START Data for the task

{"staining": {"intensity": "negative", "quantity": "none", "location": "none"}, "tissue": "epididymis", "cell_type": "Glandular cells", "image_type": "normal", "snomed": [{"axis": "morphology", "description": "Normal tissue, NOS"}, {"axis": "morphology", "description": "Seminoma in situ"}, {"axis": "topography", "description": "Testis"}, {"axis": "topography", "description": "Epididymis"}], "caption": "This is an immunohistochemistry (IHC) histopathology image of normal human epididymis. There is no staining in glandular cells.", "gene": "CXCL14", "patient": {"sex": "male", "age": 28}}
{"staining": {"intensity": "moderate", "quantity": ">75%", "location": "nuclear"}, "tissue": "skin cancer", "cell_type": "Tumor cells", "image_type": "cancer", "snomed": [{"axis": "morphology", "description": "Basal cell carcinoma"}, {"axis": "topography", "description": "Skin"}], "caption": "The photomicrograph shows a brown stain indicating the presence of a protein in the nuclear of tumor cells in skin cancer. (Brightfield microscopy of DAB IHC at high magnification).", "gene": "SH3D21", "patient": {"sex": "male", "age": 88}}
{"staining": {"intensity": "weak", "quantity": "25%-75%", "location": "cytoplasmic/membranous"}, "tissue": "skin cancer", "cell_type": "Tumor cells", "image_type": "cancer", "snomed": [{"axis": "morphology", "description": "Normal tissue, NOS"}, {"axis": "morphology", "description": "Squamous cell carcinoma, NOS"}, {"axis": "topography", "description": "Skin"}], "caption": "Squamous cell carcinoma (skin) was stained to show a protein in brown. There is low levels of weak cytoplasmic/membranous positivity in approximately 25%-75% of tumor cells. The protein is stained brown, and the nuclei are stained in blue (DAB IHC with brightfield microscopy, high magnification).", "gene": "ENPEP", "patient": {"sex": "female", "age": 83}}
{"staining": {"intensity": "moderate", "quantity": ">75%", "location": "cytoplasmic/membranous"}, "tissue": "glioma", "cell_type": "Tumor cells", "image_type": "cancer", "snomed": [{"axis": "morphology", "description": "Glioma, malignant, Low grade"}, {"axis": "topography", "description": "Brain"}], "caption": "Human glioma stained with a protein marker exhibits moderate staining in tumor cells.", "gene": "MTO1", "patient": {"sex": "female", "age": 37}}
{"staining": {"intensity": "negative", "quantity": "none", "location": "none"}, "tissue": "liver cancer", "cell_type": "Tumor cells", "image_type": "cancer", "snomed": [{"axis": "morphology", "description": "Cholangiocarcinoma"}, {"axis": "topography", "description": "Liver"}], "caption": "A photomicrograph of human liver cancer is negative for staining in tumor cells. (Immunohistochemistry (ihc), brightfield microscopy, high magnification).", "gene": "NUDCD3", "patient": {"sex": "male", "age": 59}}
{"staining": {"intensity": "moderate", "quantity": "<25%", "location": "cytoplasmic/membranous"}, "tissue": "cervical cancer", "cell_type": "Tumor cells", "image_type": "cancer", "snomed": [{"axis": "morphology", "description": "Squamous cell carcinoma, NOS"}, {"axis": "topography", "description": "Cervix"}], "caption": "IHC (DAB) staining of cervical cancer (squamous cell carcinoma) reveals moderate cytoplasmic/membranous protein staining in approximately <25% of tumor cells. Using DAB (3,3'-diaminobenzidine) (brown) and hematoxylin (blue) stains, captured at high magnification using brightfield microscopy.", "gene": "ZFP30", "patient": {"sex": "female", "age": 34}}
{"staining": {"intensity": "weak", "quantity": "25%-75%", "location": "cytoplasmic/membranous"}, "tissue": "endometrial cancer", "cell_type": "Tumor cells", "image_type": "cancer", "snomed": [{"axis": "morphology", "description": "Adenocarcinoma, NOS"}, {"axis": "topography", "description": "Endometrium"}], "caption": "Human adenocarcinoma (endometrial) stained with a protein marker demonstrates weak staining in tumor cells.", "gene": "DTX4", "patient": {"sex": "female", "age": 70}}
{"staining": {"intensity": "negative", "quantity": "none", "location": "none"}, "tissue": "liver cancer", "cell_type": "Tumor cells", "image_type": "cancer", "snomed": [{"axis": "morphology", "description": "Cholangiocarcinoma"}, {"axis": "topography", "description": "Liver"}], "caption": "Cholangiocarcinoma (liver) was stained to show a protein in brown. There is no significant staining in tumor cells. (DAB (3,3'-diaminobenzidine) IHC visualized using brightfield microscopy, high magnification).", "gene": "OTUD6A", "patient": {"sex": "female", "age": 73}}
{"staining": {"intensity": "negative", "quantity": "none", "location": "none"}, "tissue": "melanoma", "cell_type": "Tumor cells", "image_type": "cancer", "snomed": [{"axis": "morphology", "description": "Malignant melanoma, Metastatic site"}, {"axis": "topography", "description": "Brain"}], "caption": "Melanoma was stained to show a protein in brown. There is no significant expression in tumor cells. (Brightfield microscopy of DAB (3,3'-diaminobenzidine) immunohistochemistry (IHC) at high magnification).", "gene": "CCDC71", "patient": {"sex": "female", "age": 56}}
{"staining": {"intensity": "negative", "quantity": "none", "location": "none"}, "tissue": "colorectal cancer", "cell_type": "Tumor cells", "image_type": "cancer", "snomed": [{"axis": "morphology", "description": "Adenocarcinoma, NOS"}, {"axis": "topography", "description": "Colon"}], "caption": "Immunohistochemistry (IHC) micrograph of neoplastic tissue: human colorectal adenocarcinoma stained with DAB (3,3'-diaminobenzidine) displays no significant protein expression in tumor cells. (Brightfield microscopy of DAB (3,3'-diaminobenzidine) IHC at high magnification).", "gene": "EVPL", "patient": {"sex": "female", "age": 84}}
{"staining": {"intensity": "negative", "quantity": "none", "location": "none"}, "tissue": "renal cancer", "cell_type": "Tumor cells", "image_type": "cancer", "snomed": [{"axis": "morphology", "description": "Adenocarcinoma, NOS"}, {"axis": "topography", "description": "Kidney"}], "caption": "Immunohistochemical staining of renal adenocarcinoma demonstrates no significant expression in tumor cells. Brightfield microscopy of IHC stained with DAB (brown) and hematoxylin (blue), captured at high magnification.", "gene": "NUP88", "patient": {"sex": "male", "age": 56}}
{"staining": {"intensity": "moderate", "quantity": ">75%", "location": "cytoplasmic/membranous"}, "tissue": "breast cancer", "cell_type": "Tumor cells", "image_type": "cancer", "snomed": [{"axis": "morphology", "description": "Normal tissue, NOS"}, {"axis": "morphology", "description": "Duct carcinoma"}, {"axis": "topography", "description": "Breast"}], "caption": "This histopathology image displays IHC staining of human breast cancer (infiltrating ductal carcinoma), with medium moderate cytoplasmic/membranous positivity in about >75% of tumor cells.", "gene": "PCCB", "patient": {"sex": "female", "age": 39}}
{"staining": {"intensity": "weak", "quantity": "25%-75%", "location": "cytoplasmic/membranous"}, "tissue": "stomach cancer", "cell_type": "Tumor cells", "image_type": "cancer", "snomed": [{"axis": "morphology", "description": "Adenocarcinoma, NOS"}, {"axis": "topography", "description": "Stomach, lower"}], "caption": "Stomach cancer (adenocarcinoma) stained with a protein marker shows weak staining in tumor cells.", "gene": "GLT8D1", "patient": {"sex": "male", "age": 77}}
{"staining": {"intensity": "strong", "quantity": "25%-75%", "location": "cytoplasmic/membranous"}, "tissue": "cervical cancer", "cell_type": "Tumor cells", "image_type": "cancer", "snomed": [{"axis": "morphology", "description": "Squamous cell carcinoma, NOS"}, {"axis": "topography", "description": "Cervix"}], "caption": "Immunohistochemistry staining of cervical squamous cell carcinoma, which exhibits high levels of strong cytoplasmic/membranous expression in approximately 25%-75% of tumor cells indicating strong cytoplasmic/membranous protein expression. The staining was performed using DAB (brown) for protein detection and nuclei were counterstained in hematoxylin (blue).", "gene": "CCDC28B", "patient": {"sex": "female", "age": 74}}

END Data for the task

> **What is expected**
Report the number of lines above containing the string "marker" as your sole answer.

> **Your response**
3